(Dataset entries)
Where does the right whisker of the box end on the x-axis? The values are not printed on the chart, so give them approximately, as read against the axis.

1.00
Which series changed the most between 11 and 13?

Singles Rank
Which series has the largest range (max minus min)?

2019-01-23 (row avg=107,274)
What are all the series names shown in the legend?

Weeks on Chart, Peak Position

---

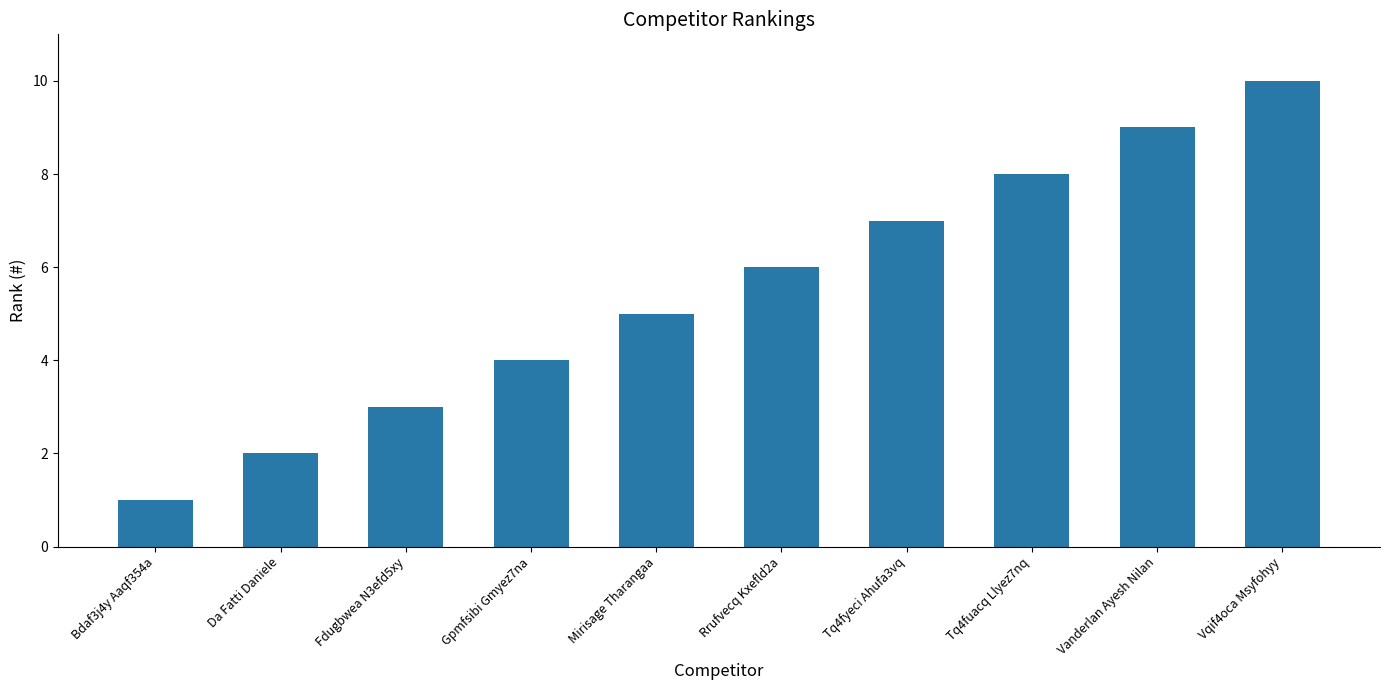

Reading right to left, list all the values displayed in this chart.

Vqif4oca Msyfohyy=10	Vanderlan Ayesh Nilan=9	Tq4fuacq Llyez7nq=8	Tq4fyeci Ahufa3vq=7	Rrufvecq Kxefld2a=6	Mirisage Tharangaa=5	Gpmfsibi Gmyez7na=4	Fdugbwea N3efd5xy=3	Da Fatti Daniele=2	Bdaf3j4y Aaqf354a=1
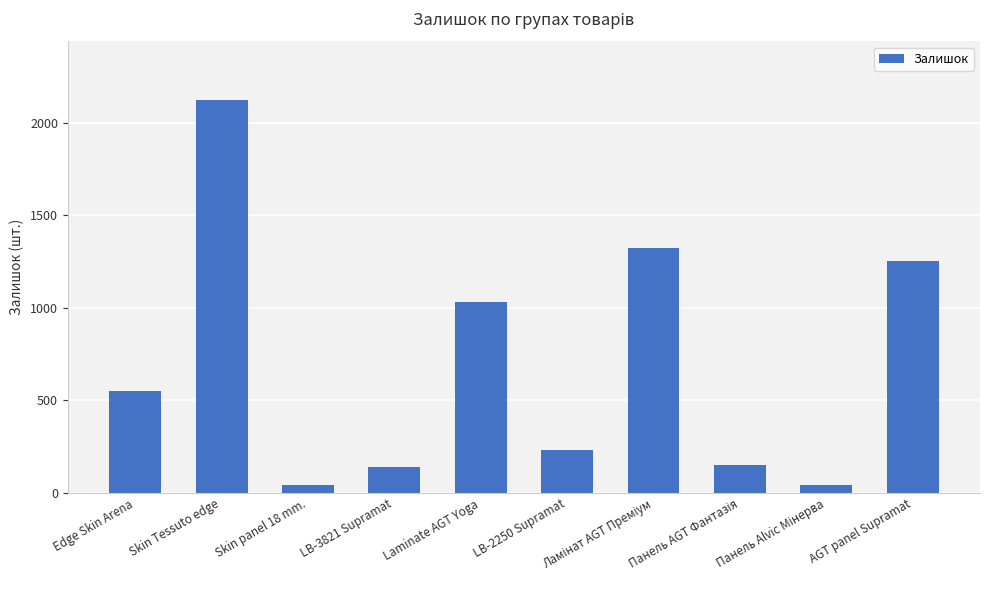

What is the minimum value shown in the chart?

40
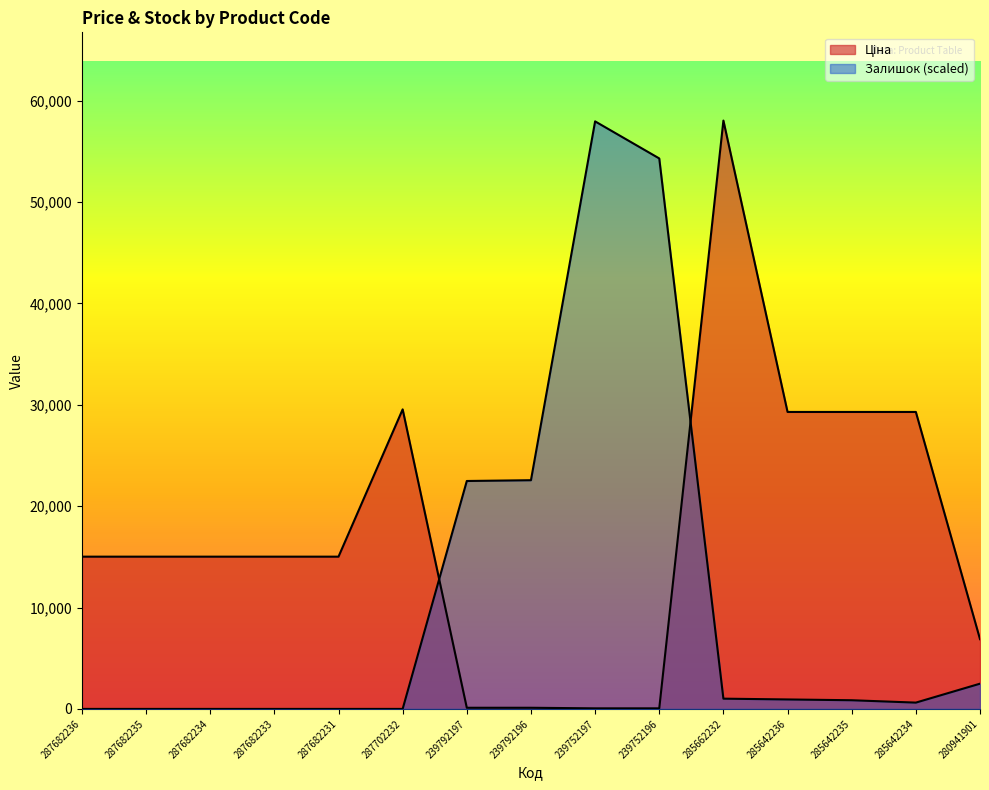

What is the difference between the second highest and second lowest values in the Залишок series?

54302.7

— Assignment —
Turn the lines above, everything from the line containing "Where does the" down to the line containing "What are all", into a Markdown table with the columns Row and Line. Number the rows and leave out blank lines.

— Output for this task —
| Row | Line |
|---|---|
| 1 | Where does the right whisker of the box end on the x-axis? The values are not printed on the chart, so give them approximately, as read against the axis. |
| 2 | 1.00 |
| 3 | Which series changed the most between 11 and 13? |
| 4 | Singles Rank |
| 5 | Which series has the largest range (max minus min)? |
| 6 | 2019-01-23 (row avg=107,274) |
| 7 | What are all the series names shown in the legend? |